◆ What to do: Please carry on the explanation of the omega-ml tracking and monitoring system below, starting right after its last sentence.

◆ Extract to read:
Understanding the Tracking and Monitoring System

omega-ml provides experiment and model tracking for development, testing and production use. The tracking system is designed to be simple and flexible, and can be used to track experiments, models, and other artifacts. Any data can be logged to the tracking system, including metrics, parameters, artifacts, system statistics and in general any data that can be serialized.

The tracking system has three distinct components

  1. Experiments: An experiment is a named context, or log, in which data can be logged. Experiments are created using the om.runtime.experiment context manager. This experiment object can be used to log data to the experiment, and to retrieve data from the experiment.

  2. TrackingProviders: A provider implements the backend storage systems that store the tracking data. The default tracking provider logs all data to om.datasets. Other tracking providers can be added by as a plugin, by subclassing TrackingProvider.

◆ Dataset entries:

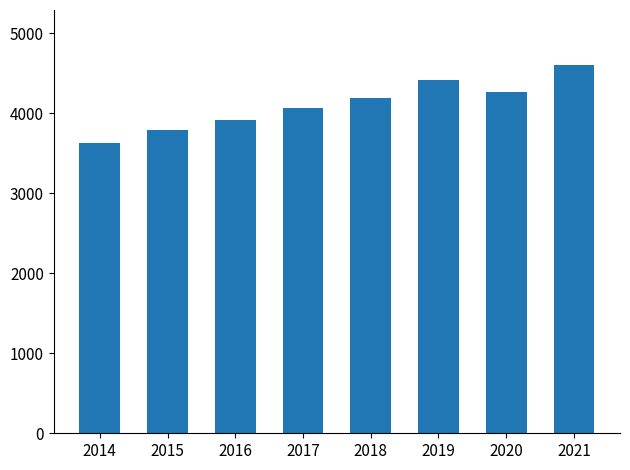

What is the sum of the values at 2014 and 2015?

7415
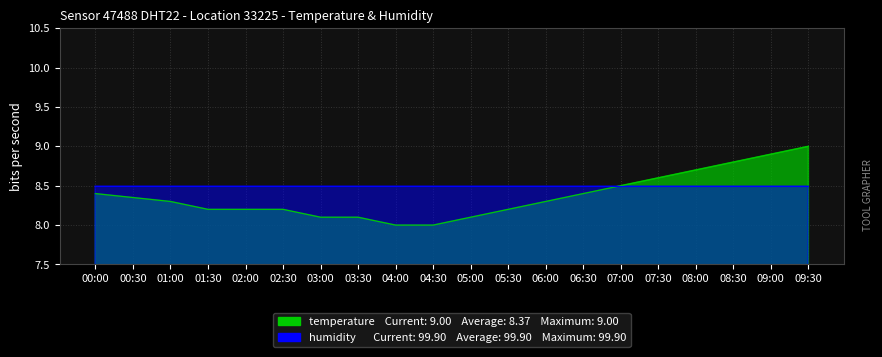

What is the change in value from 04:00 to 08:30?

+0.8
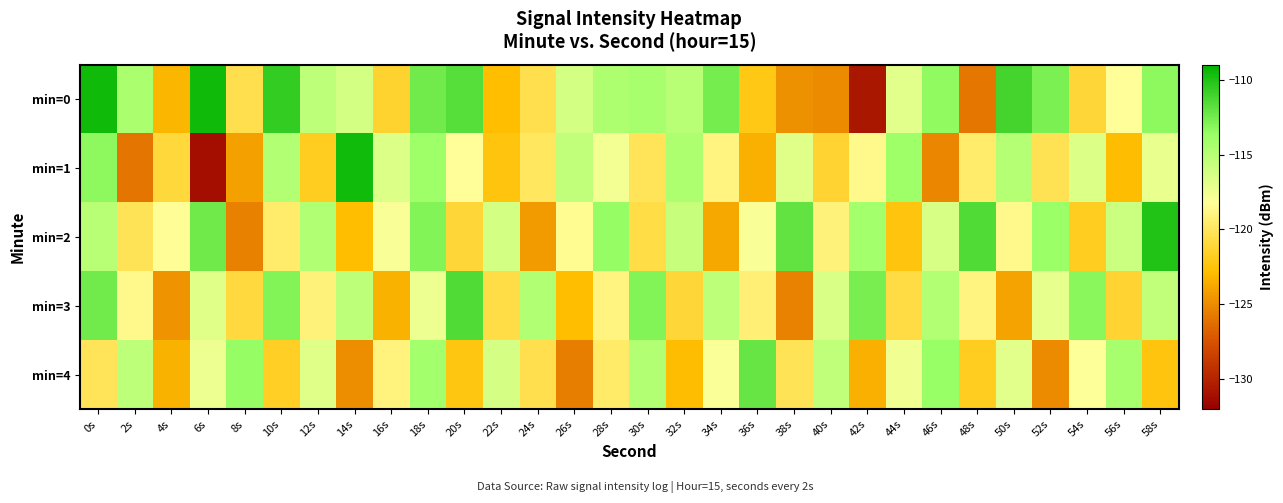

Which series has the largest range (max minus min)?

min=1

◆ Expected output:
  3. DriftMonitors: The drift monitor builds on the tracking system to provide drift detection and monitoring, using the data logged to the tracking system.

Experiments and DriftMonitors can be set up to be automatically attached to the omega-ml runtime’s context (om.runtime), enabling all fit and predict calls to be automatically logged. The data logged includes the input features, output preditions, as well as operational data such as number of calls, latencies and other system statistics.

Experiments

An experiment is a named containers, or logs, in which data can be logged in sequence. Experiments are created using the om.runtime.experiment context manager.

with om.runtime.experiment('myexp') as exp:
    exp.log_metric('accuracy', 0.5)
    exp.log_param('batchsize', 1)
    exp.log_data('data', {'X': X, 'Y': Y})
    exp.log_artifact(obj, 'model.pkl')

The data logged to an experiment is organized in runs, which are numbered sequentially, starting with run 1. Each run is the collection of data logged to the experiment, and it has a start and an end time. The data logged to the experiment can be retrieved using the exp.data() method.

exp.data()
../../../_images/exp_data_0.png

The data logged to the experiment can be filtered by run number, or by event type. The data can be retrieved as a pandas DataFrame, or as a list of dictionaries.

exp.data(run=1)
exp.data(event='predict')

To retrieve the data as a dictionary, use the raw=True parameter.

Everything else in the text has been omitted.